After four years of providing an alternative event to San Francisco's Pride's massive annual parade and celebration, the fifth annual People's March will take place one week earlier on Sunday, June 23, ahead of SF Pride's June 30 event.

The pre-march rally will begin at 11 a.m. at the corner of Polk and Washington streets in the Polk Gulch neighborhood, with the parade following immediately after, marching south on Polk Street to Sutter Street. Once there, celebrants can enjoy a music festival from 12:30 to 4 p.m., followed by an inaugural drag contest with cash prizes from 4 to 7 at Music City, 1353 Bush Street. The lineup for the music festival has not yet been announced.

Founded in 2020 in the wake of national protests following the murder by police of Black Minnesotan George Floyd, the first People's March was, for many, a replacement for the annual San Francisco Pride parade. The in-person event that year had been canceled — replaced with virtual offerings — because of the COVID pandemic.

The People's March also was seen by many as a return to Pride's roots in protest. The march was planned to follow the route of that first "gay-in" in 1970, which later grew to become the San Francisco Pride parade.

Organized by Juanita MORE! and Alex U. Inn as a more activist-focused event than its larger counterpart, the People's March had been a longtime dream, Inn told the Bay Area Reporter that first year. A former board member of the San Francisco LGBT Pride Celebration Committee, Inn had been critical of what they felt was the more assimilationist direction that the parade had taken.

The move this year to the earlier time slot will help participants already facing a packed Pride schedule, said MORE!

"Alex U. Inn and I decided to move the march up a week earlier, considering the busy schedule of Pride Sunday," MORE! wrote in an email. "Last year, I participated in the People's March, JM! Pride Party, and an after-party, which was fantastic but also a demanding day. Moving the march earlier aims to provide a more enjoyable experience for everyone."

MORE!'s annual JM Pride Party is set for June 30, from noon to 7 p.m. at 620 Jones Street. The beneficiary this year is LYRIC, the LGBTQ youth organization that is facing city budget cuts.

Additionally, by moving the event to an earlier slot on the calendar, MORE! said she hopes to draw participation from a larger and more diverse crowd. The decision to move the event was made without any input from SF Pride, MORE! said, nor does the move change the focus of the People's March. A request for comment from SF Pride was not returned.
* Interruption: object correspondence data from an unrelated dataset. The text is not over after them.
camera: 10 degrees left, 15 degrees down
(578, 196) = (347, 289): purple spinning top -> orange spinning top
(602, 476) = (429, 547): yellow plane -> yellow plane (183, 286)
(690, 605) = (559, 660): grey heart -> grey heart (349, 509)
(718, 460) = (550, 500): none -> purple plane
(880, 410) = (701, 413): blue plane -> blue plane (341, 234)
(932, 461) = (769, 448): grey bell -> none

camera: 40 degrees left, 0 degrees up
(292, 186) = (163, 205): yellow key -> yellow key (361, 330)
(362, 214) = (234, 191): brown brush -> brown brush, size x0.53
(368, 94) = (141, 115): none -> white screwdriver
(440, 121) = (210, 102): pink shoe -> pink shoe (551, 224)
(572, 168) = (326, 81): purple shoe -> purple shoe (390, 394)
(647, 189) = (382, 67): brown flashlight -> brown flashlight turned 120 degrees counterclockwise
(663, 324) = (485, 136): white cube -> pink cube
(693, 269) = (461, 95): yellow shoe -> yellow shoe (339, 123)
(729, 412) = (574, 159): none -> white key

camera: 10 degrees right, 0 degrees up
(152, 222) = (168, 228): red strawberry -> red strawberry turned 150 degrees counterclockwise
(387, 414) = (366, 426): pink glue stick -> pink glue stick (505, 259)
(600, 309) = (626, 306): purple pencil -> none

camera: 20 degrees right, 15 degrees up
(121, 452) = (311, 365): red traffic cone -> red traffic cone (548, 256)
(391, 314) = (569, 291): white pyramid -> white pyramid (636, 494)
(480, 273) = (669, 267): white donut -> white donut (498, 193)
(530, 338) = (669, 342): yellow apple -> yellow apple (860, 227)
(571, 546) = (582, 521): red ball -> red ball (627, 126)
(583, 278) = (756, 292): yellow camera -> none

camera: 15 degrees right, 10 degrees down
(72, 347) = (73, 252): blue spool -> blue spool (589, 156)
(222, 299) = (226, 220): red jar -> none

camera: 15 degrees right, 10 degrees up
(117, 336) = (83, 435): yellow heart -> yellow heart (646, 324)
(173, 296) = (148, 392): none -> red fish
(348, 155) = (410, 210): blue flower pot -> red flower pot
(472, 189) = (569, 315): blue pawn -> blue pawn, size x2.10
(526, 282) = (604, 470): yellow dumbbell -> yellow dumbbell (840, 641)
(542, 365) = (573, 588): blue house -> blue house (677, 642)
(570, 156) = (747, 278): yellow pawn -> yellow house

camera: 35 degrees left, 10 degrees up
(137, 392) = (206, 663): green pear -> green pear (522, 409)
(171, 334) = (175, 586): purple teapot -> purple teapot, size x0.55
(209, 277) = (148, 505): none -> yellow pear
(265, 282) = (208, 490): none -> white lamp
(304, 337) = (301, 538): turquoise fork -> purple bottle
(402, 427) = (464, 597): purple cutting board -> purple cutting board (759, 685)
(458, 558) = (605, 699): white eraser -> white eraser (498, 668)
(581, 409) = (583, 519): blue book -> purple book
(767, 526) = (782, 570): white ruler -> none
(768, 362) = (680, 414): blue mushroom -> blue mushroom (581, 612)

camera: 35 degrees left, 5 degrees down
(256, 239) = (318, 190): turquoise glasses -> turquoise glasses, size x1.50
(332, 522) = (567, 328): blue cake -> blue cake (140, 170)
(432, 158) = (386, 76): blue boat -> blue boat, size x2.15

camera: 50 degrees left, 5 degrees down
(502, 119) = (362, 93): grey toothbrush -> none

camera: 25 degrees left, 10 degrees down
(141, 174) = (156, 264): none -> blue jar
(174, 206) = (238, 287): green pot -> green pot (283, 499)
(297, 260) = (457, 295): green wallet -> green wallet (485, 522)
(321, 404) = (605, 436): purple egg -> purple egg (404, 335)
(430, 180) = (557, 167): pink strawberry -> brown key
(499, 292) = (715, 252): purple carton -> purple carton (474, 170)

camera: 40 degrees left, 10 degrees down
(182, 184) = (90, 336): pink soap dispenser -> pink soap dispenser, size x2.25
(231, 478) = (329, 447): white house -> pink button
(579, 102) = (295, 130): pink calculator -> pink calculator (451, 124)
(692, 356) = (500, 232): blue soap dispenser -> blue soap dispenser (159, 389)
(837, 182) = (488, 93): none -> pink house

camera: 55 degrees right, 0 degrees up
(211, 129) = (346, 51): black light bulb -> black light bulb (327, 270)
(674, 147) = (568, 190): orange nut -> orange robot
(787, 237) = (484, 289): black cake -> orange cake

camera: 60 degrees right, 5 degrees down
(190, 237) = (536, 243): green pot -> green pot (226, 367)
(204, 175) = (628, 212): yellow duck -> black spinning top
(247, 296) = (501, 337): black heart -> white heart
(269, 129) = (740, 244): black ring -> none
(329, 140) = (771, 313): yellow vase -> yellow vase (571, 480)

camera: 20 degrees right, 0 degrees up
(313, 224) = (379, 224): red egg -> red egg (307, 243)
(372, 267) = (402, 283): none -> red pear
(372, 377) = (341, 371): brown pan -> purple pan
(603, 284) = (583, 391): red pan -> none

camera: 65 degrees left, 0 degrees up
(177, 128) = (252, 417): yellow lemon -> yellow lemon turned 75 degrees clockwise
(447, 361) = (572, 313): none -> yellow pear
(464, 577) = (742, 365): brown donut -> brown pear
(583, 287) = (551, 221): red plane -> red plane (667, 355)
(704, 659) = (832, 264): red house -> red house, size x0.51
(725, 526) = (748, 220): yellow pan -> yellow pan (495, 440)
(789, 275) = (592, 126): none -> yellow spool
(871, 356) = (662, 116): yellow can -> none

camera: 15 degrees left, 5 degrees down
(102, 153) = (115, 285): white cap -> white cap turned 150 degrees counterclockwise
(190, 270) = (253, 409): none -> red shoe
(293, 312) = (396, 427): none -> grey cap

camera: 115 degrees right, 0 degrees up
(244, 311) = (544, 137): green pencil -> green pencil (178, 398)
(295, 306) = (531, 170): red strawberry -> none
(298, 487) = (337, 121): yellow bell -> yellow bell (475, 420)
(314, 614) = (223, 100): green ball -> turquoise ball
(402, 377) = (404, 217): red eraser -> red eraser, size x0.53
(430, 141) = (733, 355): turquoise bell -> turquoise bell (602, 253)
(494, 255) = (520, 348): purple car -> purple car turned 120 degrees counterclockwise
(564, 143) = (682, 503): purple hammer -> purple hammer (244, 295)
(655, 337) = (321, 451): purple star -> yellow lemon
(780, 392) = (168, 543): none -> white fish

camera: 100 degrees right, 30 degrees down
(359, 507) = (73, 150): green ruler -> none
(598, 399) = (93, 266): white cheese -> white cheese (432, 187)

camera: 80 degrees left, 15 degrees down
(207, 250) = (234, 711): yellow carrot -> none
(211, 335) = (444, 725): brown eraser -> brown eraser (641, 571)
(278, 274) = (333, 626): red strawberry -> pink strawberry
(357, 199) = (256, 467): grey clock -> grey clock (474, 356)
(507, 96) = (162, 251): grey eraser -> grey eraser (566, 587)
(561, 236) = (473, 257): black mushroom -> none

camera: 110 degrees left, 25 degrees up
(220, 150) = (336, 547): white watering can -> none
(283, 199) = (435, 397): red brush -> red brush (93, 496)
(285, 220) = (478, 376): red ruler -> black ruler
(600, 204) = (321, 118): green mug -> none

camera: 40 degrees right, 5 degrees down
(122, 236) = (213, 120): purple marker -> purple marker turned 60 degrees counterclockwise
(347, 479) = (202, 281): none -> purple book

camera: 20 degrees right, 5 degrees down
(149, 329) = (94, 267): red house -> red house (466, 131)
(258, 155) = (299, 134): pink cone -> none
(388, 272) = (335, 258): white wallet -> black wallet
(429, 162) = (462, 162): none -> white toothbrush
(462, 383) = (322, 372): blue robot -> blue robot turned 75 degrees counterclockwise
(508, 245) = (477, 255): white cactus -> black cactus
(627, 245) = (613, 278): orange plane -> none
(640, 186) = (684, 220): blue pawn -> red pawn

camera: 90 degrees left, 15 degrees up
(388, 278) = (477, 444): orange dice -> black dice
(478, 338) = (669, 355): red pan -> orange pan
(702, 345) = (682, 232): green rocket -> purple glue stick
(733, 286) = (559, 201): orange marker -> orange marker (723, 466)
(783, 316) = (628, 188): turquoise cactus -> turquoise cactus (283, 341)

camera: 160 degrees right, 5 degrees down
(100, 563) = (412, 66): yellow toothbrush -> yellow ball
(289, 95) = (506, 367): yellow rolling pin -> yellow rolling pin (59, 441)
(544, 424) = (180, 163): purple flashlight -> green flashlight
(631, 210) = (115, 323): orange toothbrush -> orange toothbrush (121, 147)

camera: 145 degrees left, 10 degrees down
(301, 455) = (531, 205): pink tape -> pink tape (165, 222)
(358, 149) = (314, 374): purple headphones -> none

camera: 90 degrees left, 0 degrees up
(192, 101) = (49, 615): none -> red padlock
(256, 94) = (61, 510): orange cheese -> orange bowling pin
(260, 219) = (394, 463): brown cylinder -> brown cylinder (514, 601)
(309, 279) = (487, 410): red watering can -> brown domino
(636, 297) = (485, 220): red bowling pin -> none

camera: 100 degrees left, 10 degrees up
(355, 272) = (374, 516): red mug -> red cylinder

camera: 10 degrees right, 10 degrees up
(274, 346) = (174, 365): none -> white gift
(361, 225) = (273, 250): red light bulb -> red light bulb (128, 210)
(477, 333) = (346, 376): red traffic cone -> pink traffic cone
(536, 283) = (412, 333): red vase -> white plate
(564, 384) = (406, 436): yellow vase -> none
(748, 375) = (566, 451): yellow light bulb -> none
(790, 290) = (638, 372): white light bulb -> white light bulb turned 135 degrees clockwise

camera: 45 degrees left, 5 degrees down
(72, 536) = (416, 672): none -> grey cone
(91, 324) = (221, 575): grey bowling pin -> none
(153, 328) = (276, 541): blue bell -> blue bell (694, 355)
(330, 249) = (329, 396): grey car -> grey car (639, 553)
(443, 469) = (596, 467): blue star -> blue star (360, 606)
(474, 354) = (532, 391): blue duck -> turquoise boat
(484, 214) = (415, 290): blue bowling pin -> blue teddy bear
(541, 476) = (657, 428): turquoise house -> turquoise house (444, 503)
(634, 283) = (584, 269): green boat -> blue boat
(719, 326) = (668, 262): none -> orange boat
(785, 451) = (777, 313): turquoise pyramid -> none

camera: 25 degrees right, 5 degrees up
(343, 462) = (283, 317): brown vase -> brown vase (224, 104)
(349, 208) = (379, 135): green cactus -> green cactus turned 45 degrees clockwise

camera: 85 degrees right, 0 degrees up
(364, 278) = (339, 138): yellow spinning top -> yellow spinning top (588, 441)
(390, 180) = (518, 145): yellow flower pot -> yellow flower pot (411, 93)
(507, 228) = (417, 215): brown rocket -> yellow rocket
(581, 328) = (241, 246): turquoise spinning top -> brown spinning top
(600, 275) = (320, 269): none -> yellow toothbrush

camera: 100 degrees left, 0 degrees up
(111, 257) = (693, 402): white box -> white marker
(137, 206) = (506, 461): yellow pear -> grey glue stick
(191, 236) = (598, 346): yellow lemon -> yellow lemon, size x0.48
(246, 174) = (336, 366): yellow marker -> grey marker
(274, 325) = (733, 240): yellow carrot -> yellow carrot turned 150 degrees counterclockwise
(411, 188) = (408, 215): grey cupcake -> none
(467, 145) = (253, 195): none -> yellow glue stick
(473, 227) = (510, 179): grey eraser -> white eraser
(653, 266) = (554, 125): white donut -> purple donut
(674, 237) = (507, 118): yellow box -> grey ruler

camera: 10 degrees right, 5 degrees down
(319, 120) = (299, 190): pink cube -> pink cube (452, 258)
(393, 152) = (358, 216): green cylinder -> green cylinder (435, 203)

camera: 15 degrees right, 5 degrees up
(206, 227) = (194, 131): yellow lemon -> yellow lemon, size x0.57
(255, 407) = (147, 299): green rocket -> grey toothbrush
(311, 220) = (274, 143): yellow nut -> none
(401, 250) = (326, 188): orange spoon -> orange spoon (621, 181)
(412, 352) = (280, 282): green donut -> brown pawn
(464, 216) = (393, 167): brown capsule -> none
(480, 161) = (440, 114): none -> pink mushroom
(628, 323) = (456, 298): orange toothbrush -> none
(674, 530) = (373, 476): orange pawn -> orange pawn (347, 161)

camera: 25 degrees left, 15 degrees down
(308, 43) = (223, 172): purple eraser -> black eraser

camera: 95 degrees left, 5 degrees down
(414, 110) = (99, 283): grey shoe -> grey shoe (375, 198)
"Alex and I set out to return the event to its original activism roots," MORE! continued. "We organized our Black, Brown, Indigenous, trans, and queer family, friends, lovers, and neighbors to march down Polk Street in unison along San Francisco's original march route. It was dynamic and reminded the community of our long history and innate power."

While both MORE! and Inn agreed that LGBTQ folks are fortunate to live in San Francisco, the threats against the community are ongoing. MORE! said that pride in one's LGBTQ identity is a survival tactic and, "despite what corporate America wants the world to know, we are still fighting for the right to be ourselves."

With 522 anti-LGBTQ bills introduced this year in state legislatures across the country, according to the American Civil Liberties Union, discrimination is still a problem, she said. The legislative assault against LGBTQ rights is why San Francisco supervisors this month declared the city a sanctuary for trans and other gender-nonconforming people.

In a news release Inn noted, "We are so blessed that we live in a community where LGBTQ2SAI people, and especially BIPOC folx, live freely without fear of our rights being taken away," using the acronym that includes two-spirit, asexual, and intersex people.